__STUDY QUESTIONS__:
1. List every book title that the passage on literary criticism mentions.
2. From the passage on literary criticism, quote the words starting at "In 1948, Stanley" and ending at "primary literary activity.".

__DOCUMENT PASSAGE__:

● ● ● ● ● ● ●

A.O. Scott’s defense of considered opinions comes just as the culture needs it most

by
Adam Kirsch
April 06, 2016
Photocollage: Tablet Magazine; main photo: Slaven Vlasic/Getty Images
Photocollage: Tablet Magazine; main photo: Slaven Vlasic/Getty Images
Photocollage: Tablet Magazine; main photo: Slaven Vlasic/Getty Images
Photocollage: Tablet Magazine; main photo: Slaven Vlasic/Getty Images

In 1948, Stanley Edgar Hyman, best remembered today as the husband of the writer Shirley Jackson, published a book titled The Armed Vision, a survey of contemporary literary criticism. Remarkably, Hyman was no scholar—he was a staffer at The New Yorker—and he was writing for a popular audience, not an academic one. The hundreds of thousands of readers who made best-sellers of books like Lionel Trilling’s The Liberal Imagination, or Edmund Wilson’s Axel’s Castle could turn to The Armed Vision (a paperback!) to learn who was who in what Randall Jarrell, himself an important critic, wryly called “The Age of Criticism.” Hyman wasn’t writing just criticism, he was writing criticism of criticism; yet he did so with a conviction that he was performing a primary literary activity.

● ● ● ● ● ● ●

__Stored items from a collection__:
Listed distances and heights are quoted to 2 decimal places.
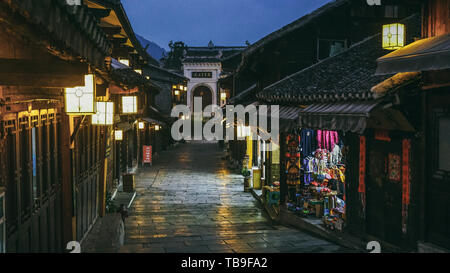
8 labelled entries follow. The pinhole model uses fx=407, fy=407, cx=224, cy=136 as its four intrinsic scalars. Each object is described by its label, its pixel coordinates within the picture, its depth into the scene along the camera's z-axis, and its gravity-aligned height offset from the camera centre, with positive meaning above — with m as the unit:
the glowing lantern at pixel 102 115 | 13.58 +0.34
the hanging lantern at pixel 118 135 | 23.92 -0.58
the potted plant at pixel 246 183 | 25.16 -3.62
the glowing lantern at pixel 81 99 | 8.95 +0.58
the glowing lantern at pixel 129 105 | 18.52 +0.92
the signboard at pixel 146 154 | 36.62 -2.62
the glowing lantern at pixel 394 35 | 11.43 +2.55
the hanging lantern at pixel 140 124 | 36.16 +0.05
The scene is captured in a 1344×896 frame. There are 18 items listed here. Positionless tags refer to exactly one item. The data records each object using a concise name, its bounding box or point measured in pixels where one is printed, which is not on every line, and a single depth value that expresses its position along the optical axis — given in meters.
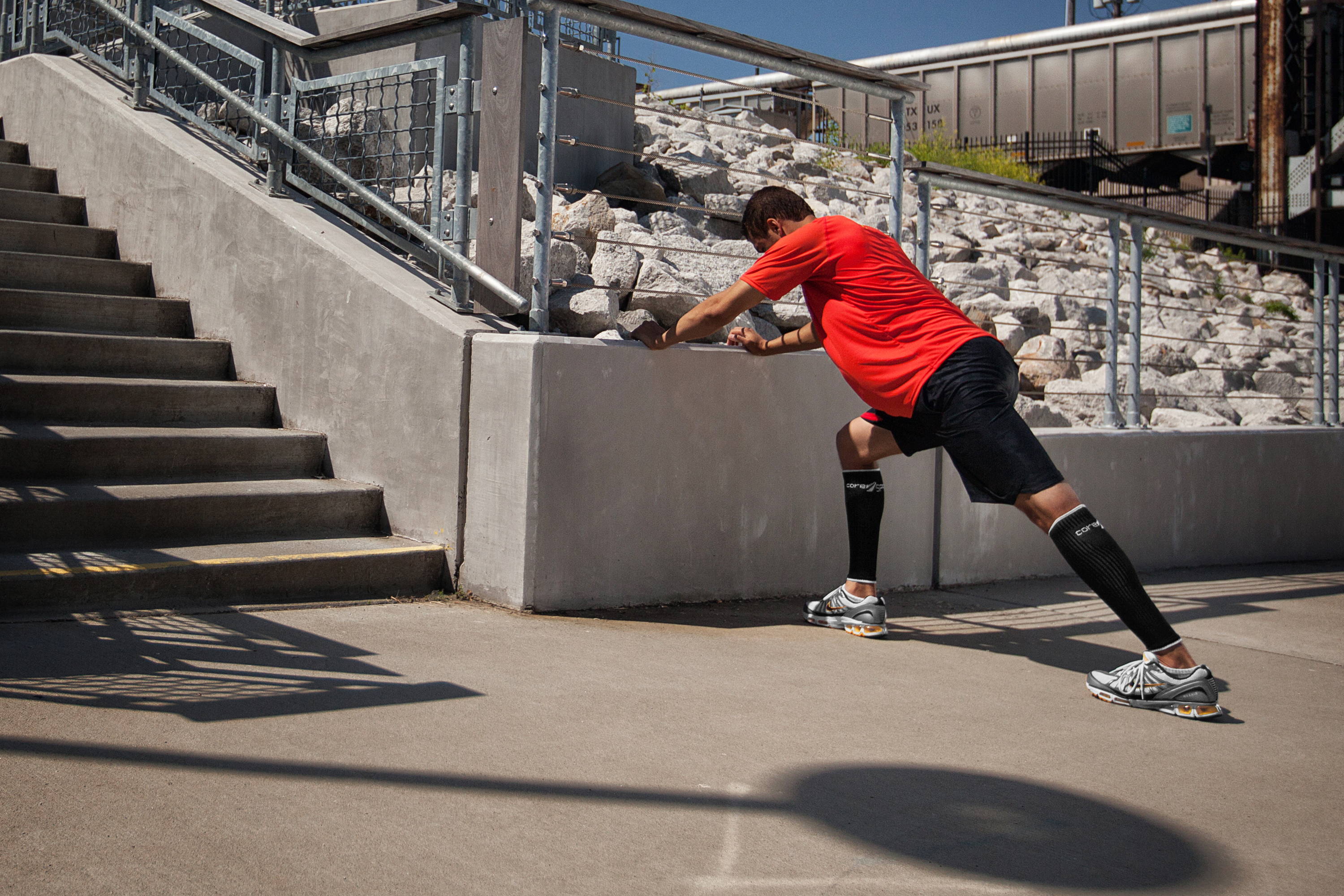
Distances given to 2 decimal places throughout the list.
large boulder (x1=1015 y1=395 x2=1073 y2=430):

● ● ● ● ● ● ●

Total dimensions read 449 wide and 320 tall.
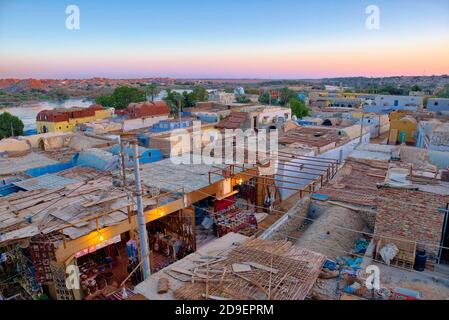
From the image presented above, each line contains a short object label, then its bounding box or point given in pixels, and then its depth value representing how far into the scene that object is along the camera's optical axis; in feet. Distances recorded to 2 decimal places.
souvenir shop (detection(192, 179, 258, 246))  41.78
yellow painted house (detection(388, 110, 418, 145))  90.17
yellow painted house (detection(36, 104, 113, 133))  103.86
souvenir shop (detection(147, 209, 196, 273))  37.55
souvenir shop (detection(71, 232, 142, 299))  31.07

● ● ● ● ● ● ●

__EXPECTED OUTPUTS__:
1.
The Armed Vision
The Liberal Imagination
Axel's Castle

2.
In 1948, Stanley Edgar Hyman, best remembered today as the husband of the writer Shirley Jackson, published a book titled The Armed Vision, a survey of contemporary literary criticism. Remarkably, Hyman was no scholar—he was a staffer at The New Yorker—and he was writing for a popular audience, not an academic one. The hundreds of thousands of readers who made best-sellers of books like Lionel Trilling’s The Liberal Imagination, or Edmund Wilson’s Axel’s Castle could turn to The Armed Vision (a paperback!) to learn who was who in what Randall Jarrell, himself an important critic, wryly called “The Age of Criticism.” Hyman wasn’t writing just criticism, he was writing criticism of criticism; yet he did so with a conviction that he was performing a primary literary activity.